Memories of futures past

I’ve been trying all day to recall the first time I saw Back to the Future Part II, or indeed if I’ve ever watched it all the way through. I definitely didn’t see it in the cinema, but I can vaguely remember parts of the plot, so I guess I must have caught it on TV sometime. (I know when I saw the original movie; at an all-night sci-fi film festival when I was in college. Also on the bill: Terminator, Aliens, Blade Runner and one of my all-time favourites Trancers, so a pretty good night, especially since just about everyone there was completely baked.)

Predictably enough, a wave of nostalgia has been sweeping the internet today, as my fellow Gen-Xers, in characteristic fashion, use an 80s pop-culture reference as an excuse to look wistfully back at the hopes they used to have for the future. I’m tempted to join in, because I miss being in my 20s too, but there’s only so much that can be written lamenting the non-appearance of hoverboards before it all sounds a bit self-indulgent.

In any case I’m not particularly unhappy with how things have turned out in my life, though of course it hasn’t gone quite the way I imagined it would back in the 80s (not that I have a terribly clear memory of what my youthful hopes and plans actually were.) It would probably bother me more to think that everything had unfolded in a predictable way, without any randomness or serendipity.

Anyway, I’ve reached a point now where I no longer really look forward, or back, but just try to be in the moment, (which is, of course, the secret to happiness.) I like to think that this serenity is the result of a conscious effort on my part, but it probably owes more to my unconscious need to avoid acknowledging my many failures, and my ultimate mortality. Hopefully I’ll be able to keep it up for the next 30 years…

Underdogs have their day

No question about what was the big political story this weekend; Jeremy Corbyn’s triumph in the Labour leadership contest. That he would win hadn’t been in serious doubt for a while, but the margin of his victory was crushing, and has given him a clear mandate to reinvent the party along centre-left lines.

Extracted entries:
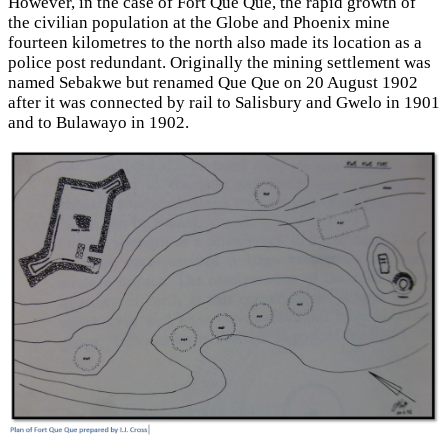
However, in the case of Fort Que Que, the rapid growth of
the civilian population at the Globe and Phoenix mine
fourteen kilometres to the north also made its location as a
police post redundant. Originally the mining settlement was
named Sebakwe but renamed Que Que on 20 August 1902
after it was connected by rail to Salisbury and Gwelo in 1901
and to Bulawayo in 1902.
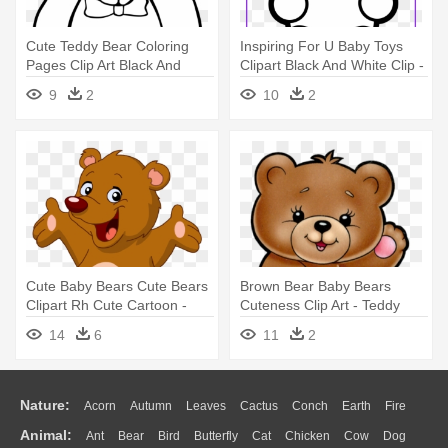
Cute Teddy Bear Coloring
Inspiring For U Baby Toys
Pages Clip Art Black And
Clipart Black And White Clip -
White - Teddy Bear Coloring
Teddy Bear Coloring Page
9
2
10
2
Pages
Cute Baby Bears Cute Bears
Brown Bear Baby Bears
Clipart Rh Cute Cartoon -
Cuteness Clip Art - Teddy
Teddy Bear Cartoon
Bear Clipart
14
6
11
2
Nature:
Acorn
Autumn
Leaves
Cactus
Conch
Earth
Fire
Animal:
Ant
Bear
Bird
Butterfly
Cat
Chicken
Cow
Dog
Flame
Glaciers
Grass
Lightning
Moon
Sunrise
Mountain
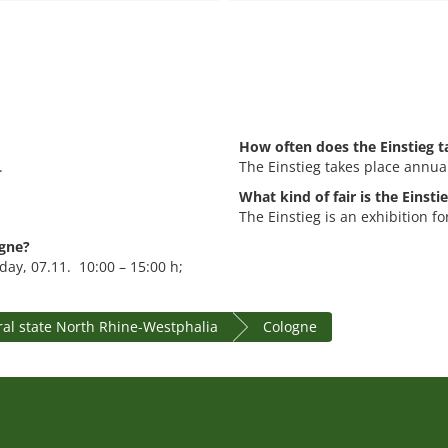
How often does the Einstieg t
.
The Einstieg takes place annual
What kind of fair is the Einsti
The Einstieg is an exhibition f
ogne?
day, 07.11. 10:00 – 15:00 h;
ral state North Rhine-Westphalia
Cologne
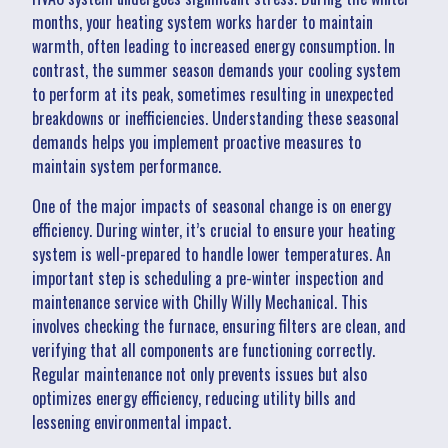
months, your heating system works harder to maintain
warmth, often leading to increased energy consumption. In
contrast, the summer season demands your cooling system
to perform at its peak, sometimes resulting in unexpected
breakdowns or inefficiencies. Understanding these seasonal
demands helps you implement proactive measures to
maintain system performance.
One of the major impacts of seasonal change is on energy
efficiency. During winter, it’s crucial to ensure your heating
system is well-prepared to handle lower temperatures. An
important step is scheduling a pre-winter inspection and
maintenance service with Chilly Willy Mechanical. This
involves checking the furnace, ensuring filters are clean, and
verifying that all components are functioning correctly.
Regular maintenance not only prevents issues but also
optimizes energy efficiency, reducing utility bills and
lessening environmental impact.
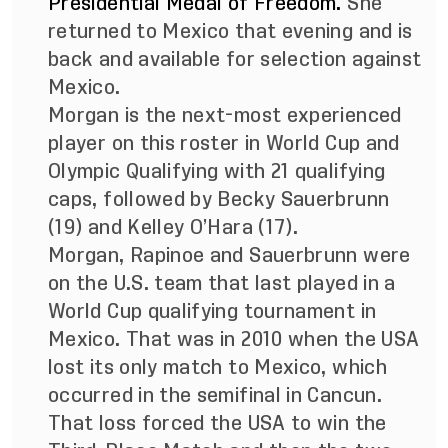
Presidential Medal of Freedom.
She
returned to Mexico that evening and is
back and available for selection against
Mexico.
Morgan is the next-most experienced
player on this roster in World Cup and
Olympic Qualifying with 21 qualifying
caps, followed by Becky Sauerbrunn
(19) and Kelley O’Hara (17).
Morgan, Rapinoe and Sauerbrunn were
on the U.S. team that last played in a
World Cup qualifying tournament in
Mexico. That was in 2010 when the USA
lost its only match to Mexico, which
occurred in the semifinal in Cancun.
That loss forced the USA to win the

Problems to work on:
[A] Do these statements agree with the blog post? Answer yes or no for each, and quote the words from the blog post that decide it. (i) The writer saw Back to the Future Part II in the cinema. (ii) The writer first saw the original movie at an all-night sci-fi film festival in college. (iii) Jeremy Corbyn won the Labour leadership contest by a narrow margin.
[B] Can you retype everything in the blog post from "In any case" down to "randomness or serendipity."?

Replies:
[A]
(i) No: "I definitely didn’t see it in the cinema"
(ii) Yes: "at an all-night sci-fi film festival when I was in college"
(iii) No: "the margin of his victory was crushing"

[B]
In any case I’m not particularly unhappy with how things have turned out in my life, though of course it hasn’t gone quite the way I imagined it would back in the 80s (not that I have a terribly clear memory of what my youthful hopes and plans actually were.) It would probably bother me more to think that everything had unfolded in a predictable way, without any randomness or serendipity.